Figure 6 (left) shows the χ2 values of altitude and spectral index with an incoming photons flux of 0.51 photons/cm2/ms. Figure 6 (right) shows the χ2 values of altitude and various number of incoming photons fluxes with a constant spectral index 1.0. The degrees of freedom is three (four energy channels). For BATSE TGF 2955 the best fit is an altitude of 23 km with a spectral index of 1.0 and an average incoming photons flux of 0.51 photons/cm2/ms. The energy spectrum of TGF 2955 is shown in black in Figure 7 (top). The simulated TGF folded through the DRM and corrected for dead time is shown in red in Figure 7.

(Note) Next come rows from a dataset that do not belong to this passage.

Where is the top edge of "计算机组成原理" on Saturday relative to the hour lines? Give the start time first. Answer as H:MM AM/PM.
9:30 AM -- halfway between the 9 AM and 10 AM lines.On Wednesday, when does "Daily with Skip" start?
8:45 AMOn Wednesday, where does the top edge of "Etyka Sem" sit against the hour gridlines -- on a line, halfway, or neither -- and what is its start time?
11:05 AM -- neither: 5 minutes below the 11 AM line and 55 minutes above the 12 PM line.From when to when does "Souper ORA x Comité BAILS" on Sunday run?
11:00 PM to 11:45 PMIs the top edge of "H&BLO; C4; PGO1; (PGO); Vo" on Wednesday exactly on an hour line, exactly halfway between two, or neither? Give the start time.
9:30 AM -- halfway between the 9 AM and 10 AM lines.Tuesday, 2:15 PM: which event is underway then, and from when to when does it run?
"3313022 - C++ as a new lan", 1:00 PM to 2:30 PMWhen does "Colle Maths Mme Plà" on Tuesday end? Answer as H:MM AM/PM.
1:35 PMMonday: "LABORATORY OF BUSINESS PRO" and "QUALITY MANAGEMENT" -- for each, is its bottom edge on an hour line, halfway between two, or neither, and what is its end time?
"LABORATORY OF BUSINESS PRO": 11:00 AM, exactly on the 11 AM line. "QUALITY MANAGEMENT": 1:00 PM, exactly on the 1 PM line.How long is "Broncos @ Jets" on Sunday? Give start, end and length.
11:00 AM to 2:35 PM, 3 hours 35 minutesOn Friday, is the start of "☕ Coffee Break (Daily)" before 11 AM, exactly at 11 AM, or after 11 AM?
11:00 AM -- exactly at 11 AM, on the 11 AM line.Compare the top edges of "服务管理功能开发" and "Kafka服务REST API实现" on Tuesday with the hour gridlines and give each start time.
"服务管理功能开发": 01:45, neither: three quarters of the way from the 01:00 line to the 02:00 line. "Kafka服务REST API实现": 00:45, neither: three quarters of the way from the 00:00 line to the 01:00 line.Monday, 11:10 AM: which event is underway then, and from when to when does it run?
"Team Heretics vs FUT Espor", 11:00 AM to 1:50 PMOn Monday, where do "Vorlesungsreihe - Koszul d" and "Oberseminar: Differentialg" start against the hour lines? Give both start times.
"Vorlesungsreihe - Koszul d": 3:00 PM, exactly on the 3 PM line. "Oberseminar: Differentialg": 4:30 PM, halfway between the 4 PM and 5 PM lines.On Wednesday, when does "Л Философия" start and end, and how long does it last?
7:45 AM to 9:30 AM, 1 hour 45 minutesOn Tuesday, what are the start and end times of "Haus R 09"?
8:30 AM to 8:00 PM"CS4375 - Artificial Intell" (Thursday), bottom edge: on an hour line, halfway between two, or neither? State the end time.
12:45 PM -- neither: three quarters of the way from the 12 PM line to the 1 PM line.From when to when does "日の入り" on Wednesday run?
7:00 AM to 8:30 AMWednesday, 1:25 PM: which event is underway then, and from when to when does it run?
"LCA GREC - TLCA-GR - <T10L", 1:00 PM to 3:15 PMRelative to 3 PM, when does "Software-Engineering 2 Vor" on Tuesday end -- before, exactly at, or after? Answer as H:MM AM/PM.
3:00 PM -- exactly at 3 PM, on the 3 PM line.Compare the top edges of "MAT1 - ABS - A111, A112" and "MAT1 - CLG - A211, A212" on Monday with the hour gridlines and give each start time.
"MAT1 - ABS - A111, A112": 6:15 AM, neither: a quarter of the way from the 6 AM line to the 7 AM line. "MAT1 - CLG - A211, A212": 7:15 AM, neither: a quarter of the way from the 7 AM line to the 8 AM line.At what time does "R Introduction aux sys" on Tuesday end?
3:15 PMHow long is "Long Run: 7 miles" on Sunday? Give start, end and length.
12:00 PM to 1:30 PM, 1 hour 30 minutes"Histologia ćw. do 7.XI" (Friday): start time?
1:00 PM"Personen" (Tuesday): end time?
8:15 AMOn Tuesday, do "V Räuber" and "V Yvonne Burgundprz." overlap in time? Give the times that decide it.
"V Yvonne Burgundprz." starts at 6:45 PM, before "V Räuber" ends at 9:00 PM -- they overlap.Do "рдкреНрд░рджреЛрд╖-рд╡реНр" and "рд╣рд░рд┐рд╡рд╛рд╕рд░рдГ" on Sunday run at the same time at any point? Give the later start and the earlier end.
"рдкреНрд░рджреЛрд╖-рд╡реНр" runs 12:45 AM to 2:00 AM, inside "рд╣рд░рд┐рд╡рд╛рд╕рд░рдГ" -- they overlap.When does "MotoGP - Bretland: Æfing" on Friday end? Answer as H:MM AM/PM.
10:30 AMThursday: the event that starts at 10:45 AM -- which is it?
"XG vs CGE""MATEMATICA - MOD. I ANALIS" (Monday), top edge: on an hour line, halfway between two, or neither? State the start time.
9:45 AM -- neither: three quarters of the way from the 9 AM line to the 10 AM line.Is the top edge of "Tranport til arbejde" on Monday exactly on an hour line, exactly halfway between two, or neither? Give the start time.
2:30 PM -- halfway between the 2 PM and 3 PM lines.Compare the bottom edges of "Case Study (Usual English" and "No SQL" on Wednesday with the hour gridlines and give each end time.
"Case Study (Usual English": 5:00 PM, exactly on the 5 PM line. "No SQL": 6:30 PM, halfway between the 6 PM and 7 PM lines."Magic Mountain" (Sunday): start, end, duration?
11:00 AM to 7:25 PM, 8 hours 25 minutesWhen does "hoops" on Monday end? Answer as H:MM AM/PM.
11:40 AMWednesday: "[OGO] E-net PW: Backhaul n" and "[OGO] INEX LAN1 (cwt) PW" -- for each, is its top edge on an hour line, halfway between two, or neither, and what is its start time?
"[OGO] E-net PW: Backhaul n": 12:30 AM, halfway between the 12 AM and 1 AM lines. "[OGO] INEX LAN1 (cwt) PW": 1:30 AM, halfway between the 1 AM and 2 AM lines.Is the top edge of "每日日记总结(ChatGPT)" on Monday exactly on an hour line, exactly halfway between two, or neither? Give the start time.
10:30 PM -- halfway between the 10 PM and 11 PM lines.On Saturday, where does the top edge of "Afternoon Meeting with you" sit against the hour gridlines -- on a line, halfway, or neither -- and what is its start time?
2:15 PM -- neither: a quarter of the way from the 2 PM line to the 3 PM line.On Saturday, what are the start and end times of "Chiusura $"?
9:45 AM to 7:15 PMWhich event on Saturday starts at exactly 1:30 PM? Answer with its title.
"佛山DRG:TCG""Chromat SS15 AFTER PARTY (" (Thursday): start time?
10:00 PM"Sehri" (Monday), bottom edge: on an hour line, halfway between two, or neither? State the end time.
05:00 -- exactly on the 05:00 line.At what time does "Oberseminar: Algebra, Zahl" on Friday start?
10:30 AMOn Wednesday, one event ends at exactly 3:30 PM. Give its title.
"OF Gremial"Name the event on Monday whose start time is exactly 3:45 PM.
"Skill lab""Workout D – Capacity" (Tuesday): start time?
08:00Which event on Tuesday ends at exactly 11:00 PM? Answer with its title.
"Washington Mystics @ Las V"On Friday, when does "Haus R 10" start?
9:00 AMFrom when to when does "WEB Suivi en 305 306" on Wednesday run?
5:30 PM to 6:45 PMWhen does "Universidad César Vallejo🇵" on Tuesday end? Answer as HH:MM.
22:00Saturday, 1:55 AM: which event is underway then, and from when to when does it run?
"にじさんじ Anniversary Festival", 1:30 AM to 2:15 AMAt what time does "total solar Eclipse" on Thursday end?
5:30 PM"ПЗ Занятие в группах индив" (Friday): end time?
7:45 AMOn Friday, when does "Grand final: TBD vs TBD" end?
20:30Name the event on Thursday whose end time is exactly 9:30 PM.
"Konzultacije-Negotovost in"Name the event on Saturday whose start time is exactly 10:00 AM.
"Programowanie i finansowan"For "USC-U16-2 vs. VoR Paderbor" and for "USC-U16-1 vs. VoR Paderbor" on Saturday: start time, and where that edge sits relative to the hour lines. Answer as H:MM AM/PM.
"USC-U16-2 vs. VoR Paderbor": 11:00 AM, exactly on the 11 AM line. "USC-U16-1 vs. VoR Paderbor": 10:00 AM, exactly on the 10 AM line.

 Step 6: Check if the photon distribution that gave the best fit in production altitude and spectral index also reproduces the observed time delay. After determining the production altitude, spectral index, and the incoming photon flux of the TGF we check the temporal properties by calculating the time delay for the best fit TGF and compare it with the measurements. Figure 7 (bottom) shows the light curve of TGF 2955 and the best-fit simulated TGF, with the corresponding time delay. The time delay is calculated from the light curves of hard and soft photons, where the division is set to 300 keV. The light curves are binned in 25 uniformly logarithmically distributed time bins ranging from 10 to 100 μs, and we use the mean of the minimums from the cross-correlation functions for each time bin size as the time delay. This method is described by Feng et al. . The light curve of TGF 2955 (Figure 7, bottom left) and our modeled TGF (Figure 7, bottom right) are shown. The time delay in our modeled TGF without taking dead time into account is 38 ± 18 μs. When the dead time effects are included, the time delay increases to 118 ± 16 μs. The measured time delay is 145 ± 40 μs.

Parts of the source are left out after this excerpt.